▸ Exercise details
Would you output the entries below only from the line containing "- [useQueuedState](../wiki/hooks#usequeuedstate)" through the line containing "### TransitioningToggleState", exactly as they stand and with both ends included?

▸ Data shown
• • •
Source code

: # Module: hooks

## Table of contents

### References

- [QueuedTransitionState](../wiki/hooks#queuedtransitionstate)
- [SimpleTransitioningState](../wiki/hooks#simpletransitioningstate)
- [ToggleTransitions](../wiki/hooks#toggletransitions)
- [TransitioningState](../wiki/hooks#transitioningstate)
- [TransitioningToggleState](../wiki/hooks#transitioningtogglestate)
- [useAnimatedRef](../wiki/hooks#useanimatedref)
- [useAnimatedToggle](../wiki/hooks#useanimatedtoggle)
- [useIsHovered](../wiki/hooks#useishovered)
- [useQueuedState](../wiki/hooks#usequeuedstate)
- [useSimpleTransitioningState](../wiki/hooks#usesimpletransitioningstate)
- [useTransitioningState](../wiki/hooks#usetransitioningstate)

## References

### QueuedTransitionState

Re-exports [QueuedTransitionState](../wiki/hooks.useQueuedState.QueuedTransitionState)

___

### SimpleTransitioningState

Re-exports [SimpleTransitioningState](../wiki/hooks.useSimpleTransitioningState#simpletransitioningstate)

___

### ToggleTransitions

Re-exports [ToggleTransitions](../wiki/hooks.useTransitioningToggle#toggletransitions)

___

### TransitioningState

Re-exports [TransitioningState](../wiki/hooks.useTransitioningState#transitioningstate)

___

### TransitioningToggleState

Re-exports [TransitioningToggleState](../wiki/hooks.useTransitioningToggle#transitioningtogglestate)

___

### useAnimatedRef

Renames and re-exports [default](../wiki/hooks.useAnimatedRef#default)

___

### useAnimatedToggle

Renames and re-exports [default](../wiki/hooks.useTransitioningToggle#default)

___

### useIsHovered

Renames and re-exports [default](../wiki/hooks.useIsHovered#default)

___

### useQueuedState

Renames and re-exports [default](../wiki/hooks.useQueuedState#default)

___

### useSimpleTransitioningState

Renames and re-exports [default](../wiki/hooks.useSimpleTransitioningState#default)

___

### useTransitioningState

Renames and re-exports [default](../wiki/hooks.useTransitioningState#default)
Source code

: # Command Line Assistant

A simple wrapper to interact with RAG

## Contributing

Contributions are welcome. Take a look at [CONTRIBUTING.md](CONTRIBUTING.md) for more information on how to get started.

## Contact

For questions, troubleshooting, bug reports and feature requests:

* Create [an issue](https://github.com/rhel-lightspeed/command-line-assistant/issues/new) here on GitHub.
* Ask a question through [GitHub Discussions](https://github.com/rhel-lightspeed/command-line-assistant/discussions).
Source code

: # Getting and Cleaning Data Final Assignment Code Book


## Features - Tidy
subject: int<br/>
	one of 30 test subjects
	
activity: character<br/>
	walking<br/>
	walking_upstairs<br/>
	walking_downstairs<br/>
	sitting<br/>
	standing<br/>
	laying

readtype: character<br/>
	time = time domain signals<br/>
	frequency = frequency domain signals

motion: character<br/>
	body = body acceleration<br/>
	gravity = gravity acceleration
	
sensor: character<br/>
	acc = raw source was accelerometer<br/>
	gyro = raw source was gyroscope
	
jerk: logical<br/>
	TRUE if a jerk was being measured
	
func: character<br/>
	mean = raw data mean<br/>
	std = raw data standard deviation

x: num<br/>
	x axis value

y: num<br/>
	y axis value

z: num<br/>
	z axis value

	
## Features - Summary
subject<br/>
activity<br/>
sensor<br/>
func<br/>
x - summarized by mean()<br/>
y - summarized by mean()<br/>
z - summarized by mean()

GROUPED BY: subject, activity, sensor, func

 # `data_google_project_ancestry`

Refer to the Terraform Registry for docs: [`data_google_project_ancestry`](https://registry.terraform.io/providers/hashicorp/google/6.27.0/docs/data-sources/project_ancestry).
• • •
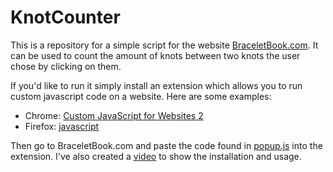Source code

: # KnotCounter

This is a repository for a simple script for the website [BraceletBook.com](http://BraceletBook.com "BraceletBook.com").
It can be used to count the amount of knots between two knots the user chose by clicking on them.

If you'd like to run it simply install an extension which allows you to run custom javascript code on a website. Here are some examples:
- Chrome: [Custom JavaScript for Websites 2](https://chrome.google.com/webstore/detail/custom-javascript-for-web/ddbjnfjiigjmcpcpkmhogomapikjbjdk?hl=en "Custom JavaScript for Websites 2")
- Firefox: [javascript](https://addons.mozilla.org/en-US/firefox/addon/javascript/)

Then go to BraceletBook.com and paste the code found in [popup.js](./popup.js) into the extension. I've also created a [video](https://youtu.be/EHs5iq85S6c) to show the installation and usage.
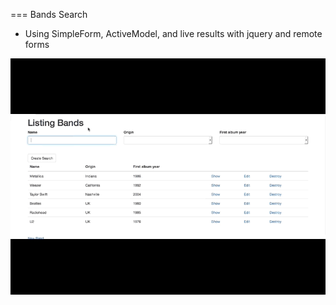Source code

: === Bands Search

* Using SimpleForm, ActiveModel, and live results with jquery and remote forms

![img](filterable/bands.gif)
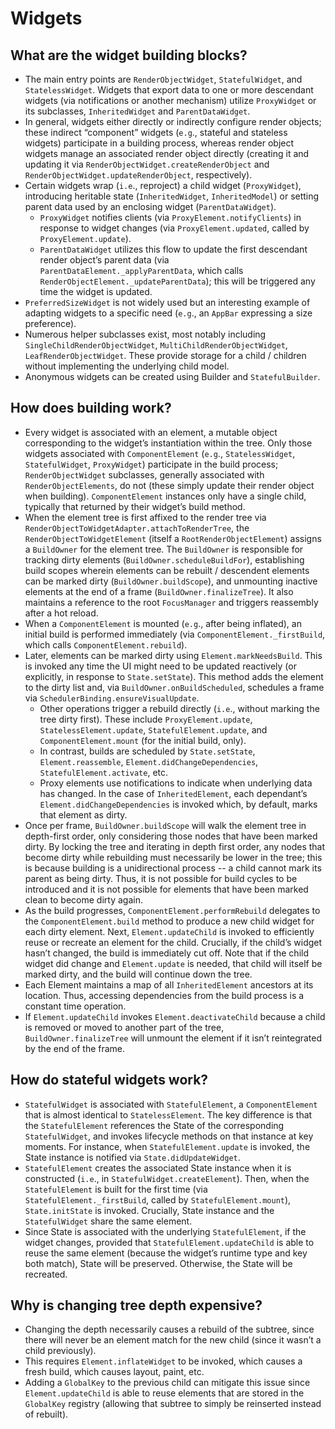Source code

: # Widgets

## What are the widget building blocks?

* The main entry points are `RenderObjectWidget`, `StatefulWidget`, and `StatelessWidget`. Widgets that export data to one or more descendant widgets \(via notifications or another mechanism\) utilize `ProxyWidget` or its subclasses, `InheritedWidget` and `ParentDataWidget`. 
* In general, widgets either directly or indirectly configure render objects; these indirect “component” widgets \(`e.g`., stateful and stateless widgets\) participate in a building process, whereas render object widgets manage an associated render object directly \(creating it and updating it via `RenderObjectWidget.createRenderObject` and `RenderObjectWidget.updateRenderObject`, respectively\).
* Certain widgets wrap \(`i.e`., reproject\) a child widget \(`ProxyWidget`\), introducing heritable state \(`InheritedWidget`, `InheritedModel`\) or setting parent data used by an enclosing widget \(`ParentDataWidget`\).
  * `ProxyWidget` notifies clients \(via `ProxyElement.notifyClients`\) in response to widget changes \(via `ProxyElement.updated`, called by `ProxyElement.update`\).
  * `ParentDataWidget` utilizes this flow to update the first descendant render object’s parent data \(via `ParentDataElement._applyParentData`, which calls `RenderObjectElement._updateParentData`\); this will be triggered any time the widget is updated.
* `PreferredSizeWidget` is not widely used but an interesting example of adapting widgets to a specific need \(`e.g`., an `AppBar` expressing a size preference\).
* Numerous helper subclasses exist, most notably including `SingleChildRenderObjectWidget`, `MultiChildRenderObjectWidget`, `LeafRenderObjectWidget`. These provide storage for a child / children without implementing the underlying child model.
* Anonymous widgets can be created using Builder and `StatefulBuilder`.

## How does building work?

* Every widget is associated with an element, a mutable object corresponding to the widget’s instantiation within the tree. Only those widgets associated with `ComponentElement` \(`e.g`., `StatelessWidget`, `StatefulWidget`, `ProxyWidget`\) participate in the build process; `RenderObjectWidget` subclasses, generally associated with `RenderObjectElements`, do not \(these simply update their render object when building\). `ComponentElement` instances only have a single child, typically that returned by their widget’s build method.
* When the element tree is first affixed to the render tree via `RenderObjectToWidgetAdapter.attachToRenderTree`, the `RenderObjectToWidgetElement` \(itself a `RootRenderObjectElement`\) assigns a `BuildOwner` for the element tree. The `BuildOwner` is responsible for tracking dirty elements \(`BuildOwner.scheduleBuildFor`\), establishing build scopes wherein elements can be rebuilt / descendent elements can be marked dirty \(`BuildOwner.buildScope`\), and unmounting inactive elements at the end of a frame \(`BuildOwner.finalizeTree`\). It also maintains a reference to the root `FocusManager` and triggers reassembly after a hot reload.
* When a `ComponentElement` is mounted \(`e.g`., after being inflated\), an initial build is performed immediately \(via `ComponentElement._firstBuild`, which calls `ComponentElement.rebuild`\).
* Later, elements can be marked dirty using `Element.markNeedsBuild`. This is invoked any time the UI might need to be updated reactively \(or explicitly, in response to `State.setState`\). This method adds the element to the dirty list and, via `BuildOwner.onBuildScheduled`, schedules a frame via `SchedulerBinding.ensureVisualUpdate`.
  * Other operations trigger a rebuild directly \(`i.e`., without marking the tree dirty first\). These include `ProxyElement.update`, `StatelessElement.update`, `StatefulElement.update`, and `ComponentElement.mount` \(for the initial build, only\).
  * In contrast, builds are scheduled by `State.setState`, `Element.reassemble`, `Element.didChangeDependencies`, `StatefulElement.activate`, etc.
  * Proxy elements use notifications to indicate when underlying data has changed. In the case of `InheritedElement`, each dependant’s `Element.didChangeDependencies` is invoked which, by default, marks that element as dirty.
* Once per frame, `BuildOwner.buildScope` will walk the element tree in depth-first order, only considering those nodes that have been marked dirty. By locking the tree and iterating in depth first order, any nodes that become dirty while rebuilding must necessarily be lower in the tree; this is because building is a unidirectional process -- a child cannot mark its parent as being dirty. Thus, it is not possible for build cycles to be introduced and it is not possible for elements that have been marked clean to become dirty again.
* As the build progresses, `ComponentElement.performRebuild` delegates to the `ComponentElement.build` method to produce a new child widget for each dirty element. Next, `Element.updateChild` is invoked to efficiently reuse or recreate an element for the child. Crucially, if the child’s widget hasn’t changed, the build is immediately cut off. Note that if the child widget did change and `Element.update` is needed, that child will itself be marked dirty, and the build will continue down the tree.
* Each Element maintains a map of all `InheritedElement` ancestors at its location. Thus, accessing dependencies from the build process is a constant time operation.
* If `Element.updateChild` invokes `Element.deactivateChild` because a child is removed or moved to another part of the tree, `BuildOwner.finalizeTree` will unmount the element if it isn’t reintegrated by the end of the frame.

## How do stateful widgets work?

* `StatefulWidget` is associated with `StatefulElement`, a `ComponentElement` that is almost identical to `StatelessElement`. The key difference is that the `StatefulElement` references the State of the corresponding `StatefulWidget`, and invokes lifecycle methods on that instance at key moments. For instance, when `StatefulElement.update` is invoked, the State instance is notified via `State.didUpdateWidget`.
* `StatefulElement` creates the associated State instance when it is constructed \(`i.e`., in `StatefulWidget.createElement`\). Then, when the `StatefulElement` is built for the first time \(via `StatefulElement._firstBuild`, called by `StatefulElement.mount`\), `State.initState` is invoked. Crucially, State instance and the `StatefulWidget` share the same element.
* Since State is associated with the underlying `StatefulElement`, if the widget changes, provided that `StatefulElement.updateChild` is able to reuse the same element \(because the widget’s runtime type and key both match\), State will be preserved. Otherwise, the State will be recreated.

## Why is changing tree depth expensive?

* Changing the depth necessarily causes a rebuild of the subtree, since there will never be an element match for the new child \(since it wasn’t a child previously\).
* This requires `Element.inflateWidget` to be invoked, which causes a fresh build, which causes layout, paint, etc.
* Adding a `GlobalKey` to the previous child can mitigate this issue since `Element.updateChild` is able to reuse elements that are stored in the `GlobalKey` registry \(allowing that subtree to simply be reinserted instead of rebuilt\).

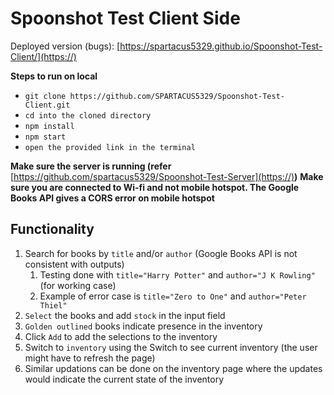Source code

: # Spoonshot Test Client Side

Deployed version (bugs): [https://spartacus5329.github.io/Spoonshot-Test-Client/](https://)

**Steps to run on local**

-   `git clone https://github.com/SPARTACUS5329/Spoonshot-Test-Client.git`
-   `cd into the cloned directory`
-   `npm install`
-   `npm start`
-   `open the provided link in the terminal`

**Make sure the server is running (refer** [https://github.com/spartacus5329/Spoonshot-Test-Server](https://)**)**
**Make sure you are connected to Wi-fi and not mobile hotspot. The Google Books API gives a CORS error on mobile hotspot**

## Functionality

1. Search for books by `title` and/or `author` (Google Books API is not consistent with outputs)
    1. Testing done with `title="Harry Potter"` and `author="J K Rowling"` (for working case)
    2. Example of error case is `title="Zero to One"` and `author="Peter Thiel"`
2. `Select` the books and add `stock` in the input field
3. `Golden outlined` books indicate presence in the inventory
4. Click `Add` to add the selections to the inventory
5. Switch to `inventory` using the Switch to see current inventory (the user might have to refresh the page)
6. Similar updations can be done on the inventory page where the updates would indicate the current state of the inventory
• • •
▸ Exercise output
- [useQueuedState](../wiki/hooks#usequeuedstate)
- [useSimpleTransitioningState](../wiki/hooks#usesimpletransitioningstate)
- [useTransitioningState](../wiki/hooks#usetransitioningstate)

## References

### QueuedTransitionState

Re-exports [QueuedTransitionState](../wiki/hooks.useQueuedState.QueuedTransitionState)

___

### SimpleTransitioningState

Re-exports [SimpleTransitioningState](../wiki/hooks.useSimpleTransitioningState#simpletransitioningstate)

___

### ToggleTransitions

Re-exports [ToggleTransitions](../wiki/hooks.useTransitioningToggle#toggletransitions)

___

### TransitioningState

Re-exports [TransitioningState](../wiki/hooks.useTransitioningState#transitioningstate)

___

### TransitioningToggleState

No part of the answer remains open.